With a similar ‘topic’ list to selecting topic-based targeting shown above, interest allows you to target based on a user’s interest instead of the content of the page. Meaning, Google will show ads to users regardless of what page they are on if their interests match up with your interest targeting. This works with cookies that Google uses to store the information and behavior of browser users, to be able to know what kinds of things they are regularly interested in.

Display Remarketing

The final type of display targeting options are remarketing.

This targeting allows you to display ads to those online people who have already bought from you, visited your site or engaged with your brand, regardless of which site they are on. You are able to set up a variety of remarketing lists that enable you to target engagement differently from people who have just visited to your homepage or those who have viewed a specific video.

How to Set Up Your First Display Campaign

Step 1: New Campaign > Display Network

Step 2: Marketing Objectives

For Display newbies, Google gives you the option to identify your objective. it then provides sub-options around that intention throughout your campaign setup to prompt decisions that will live up to the strategy.

Step 3: Choose Location, Language and Budget

Step 4: Select Additional Settings

This is where you can adjust things like campaign schedule times, set whether you want accelerated delivery or set up dynamic ads.

Sep 5: Adgroup Set Up and Targeting

Next, you will need to name your Ad Group and input your targeting options, which we outlined above.

Pro Tip:

If you’re new to Display ads but already have a good stream of steady traffic you’re generating from AdWords search, Facebook ads or other PPC means, start with retargeting.
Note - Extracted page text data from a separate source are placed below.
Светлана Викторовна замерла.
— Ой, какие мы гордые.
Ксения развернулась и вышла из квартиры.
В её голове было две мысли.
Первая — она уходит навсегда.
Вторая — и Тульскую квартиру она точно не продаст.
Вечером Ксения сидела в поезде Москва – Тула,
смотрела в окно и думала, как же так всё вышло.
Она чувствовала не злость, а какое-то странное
Starting with retargeting will give you the best gauge on how you can expect to perform on this PPC platform. Mark Irvine, PPC strategist, stated, “If you’re ever going to see any kind of return on the display network, you’re going to see it from remarketing first.” Remarketing allows you to target people who already know you, making it far more likely that you will get those ad clicks.

Step 6: Create Your Display Ad

The final step is to create your ad. Here you can build an image or responsive ad type, or upload your Display ad HTML5 A file. Here are some additional Google Display ad tips to get you started.

  • Keep your ads relevant to your desired target audience, and the landing page content they will see when they click through
  • Have a clear call to action
  • Use good-quality images
  • Focus on and create ads designed for your ideal customers
  • When it comes to Display ads, design matters!

Bonus: Google’s Smart Display Campaign Options

Display’s newest addition is Google’s smart display campaigns that automate ad layouts, bidding and targeting. Put simply, these ads will adapt responsively and dynamically, using a variety of types and sizes depending on who is seeing the ad and which products they have seen in your store.

According to Google: “Smart display campaigns offer a simple, intelligent solution to managing the complex variables of display advertising, and may be the most effortless way to broaden your customer base and win new conversions. Use a Smart display campaign to show ads in almost all formats across the Google Display Network, reaching people at all stages in the buying cycle—from people with demonstrated interests to customers just about to buy.”

This is a great alternative for those smaller online stores who don’t have the budget or the time to get professional design work done.

Final Thoughts: Display Campaign Optimization

Finally, like with all PPC campaigns, you will need to regularly monitor and optimize your Display ads. To this you will want to exclude irrelevant categories and audiences, review where your ads are being displayed, checking ad performance geographically and site locationally.